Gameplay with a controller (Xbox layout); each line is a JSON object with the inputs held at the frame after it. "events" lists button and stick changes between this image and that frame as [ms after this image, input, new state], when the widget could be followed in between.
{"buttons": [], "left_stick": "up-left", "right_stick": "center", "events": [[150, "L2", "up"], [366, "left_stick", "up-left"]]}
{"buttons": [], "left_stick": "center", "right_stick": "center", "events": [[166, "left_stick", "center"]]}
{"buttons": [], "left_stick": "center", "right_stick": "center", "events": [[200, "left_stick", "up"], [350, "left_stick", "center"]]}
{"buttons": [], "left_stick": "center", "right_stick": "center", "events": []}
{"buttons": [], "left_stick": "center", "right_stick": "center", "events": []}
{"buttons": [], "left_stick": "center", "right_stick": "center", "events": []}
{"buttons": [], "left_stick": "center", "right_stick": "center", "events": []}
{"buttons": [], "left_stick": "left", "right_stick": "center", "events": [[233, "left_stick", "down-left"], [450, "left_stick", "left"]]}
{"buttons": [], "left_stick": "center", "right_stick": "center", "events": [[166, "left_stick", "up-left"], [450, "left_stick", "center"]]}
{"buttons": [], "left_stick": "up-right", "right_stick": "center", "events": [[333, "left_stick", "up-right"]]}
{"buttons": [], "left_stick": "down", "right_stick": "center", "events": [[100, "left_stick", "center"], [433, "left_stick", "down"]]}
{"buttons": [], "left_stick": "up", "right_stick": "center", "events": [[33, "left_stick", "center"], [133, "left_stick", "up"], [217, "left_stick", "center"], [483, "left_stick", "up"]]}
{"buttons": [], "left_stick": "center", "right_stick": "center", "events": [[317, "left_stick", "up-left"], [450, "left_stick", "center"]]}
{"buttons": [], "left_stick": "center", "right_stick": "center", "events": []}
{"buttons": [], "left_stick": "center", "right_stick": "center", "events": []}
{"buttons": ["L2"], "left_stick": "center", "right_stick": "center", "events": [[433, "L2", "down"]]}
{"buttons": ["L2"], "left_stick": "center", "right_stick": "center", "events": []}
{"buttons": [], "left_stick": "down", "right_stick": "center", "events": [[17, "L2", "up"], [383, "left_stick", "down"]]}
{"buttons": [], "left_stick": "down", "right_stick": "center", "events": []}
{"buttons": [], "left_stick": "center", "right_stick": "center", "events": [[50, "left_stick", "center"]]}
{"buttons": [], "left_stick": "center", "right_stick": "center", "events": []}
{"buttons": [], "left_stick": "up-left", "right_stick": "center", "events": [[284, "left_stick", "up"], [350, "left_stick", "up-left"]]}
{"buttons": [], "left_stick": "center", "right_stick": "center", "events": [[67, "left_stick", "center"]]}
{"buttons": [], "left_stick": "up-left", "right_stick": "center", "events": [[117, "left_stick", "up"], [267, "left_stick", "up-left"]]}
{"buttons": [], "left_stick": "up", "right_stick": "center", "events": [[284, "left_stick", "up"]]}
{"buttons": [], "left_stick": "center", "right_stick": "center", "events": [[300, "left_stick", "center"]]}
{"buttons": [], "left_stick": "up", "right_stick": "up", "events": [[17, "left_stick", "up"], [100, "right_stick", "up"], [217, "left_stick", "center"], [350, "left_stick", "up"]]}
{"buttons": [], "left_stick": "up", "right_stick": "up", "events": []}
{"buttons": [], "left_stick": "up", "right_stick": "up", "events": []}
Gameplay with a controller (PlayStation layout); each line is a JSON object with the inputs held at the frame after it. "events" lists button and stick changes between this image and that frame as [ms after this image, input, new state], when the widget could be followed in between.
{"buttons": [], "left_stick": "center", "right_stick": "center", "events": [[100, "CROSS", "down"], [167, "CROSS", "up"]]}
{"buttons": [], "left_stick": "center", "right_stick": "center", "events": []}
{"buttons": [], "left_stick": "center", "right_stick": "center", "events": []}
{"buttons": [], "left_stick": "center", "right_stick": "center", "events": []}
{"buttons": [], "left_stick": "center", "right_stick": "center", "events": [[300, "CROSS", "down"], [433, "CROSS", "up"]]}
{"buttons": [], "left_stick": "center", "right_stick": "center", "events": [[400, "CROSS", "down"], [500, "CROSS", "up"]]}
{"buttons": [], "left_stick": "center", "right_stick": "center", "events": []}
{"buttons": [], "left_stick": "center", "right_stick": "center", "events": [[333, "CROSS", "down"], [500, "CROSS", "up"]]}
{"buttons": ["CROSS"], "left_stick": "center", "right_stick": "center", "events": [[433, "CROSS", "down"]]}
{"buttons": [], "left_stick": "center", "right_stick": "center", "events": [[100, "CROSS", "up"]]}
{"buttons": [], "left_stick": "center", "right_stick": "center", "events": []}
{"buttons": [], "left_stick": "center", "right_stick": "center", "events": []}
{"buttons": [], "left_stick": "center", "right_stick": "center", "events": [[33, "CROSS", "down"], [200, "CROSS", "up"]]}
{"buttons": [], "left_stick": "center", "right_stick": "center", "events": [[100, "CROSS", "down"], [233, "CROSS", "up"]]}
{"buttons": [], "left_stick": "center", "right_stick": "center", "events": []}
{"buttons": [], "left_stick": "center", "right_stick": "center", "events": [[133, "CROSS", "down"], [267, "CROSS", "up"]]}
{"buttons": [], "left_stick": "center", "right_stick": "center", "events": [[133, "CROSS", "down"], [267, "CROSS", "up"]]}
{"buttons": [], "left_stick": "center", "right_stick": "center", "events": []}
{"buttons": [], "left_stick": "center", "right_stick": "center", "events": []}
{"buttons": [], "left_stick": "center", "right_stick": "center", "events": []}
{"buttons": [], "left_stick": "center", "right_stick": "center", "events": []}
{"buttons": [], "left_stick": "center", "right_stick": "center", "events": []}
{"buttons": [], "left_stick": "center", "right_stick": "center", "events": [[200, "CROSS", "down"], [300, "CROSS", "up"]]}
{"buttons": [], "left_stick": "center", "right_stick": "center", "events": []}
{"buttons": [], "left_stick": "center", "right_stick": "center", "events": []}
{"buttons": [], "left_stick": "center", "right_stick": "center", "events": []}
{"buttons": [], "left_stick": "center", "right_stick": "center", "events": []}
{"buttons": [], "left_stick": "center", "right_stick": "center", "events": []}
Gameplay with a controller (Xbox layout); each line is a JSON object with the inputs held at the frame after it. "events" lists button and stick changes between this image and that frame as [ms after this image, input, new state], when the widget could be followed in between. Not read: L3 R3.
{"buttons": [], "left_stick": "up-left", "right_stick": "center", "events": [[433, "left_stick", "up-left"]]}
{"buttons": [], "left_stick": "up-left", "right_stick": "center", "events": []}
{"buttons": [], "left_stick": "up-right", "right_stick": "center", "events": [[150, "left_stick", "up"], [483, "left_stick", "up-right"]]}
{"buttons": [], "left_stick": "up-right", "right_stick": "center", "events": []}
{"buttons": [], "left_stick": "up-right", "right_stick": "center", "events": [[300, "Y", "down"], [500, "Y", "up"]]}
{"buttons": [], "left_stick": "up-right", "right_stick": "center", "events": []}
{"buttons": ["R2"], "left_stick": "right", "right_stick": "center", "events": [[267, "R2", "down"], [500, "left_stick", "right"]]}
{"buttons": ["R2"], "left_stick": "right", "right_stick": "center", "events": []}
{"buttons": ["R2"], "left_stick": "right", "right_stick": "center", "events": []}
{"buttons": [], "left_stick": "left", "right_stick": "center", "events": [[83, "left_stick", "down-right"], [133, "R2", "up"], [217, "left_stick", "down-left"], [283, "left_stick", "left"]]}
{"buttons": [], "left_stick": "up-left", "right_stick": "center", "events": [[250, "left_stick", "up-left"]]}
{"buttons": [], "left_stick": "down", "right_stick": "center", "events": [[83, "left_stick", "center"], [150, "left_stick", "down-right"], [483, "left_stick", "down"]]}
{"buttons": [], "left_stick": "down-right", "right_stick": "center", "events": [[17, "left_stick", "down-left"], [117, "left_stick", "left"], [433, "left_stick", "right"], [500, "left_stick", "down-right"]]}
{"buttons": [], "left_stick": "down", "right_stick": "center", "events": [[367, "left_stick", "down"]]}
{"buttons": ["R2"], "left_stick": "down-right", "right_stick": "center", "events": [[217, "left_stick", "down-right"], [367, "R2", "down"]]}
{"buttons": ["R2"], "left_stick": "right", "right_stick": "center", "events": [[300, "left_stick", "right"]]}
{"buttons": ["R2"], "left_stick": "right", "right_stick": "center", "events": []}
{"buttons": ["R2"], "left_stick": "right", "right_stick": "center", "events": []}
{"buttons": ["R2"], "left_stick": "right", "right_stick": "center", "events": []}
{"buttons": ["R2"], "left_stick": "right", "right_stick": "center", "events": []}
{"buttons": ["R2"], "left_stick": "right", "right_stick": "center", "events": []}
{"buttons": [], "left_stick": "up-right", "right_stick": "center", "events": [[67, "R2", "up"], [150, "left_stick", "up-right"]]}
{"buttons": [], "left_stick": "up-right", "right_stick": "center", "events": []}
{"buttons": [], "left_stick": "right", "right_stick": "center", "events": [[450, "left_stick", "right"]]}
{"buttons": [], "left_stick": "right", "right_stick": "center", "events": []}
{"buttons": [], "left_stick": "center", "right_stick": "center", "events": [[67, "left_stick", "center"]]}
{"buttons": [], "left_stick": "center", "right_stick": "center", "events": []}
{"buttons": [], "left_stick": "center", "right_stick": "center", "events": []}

■ Problem to work on:
Go through the data, and copy each line in which the word "CROSS" appears.

■ The completed task:
{"buttons": [], "left_stick": "center", "right_stick": "center", "events": [[100, "CROSS", "down"], [167, "CROSS", "up"]]}
{"buttons": [], "left_stick": "center", "right_stick": "center", "events": [[300, "CROSS", "down"], [433, "CROSS", "up"]]}
{"buttons": [], "left_stick": "center", "right_stick": "center", "events": [[400, "CROSS", "down"], [500, "CROSS", "up"]]}
{"buttons": [], "left_stick": "center", "right_stick": "center", "events": [[333, "CROSS", "down"], [500, "CROSS", "up"]]}
{"buttons": ["CROSS"], "left_stick": "center", "right_stick": "center", "events": [[433, "CROSS", "down"]]}
{"buttons": [], "left_stick": "center", "right_stick": "center", "events": [[100, "CROSS", "up"]]}
{"buttons": [], "left_stick": "center", "right_stick": "center", "events": [[33, "CROSS", "down"], [200, "CROSS", "up"]]}
{"buttons": [], "left_stick": "center", "right_stick": "center", "events": [[100, "CROSS", "down"], [233, "CROSS", "up"]]}
{"buttons": [], "left_stick": "center", "right_stick": "center", "events": [[133, "CROSS", "down"], [267, "CROSS", "up"]]}
{"buttons": [], "left_stick": "center", "right_stick": "center", "events": [[133, "CROSS", "down"], [267, "CROSS", "up"]]}
{"buttons": [], "left_stick": "center", "right_stick": "center", "events": [[200, "CROSS", "down"], [300, "CROSS", "up"]]}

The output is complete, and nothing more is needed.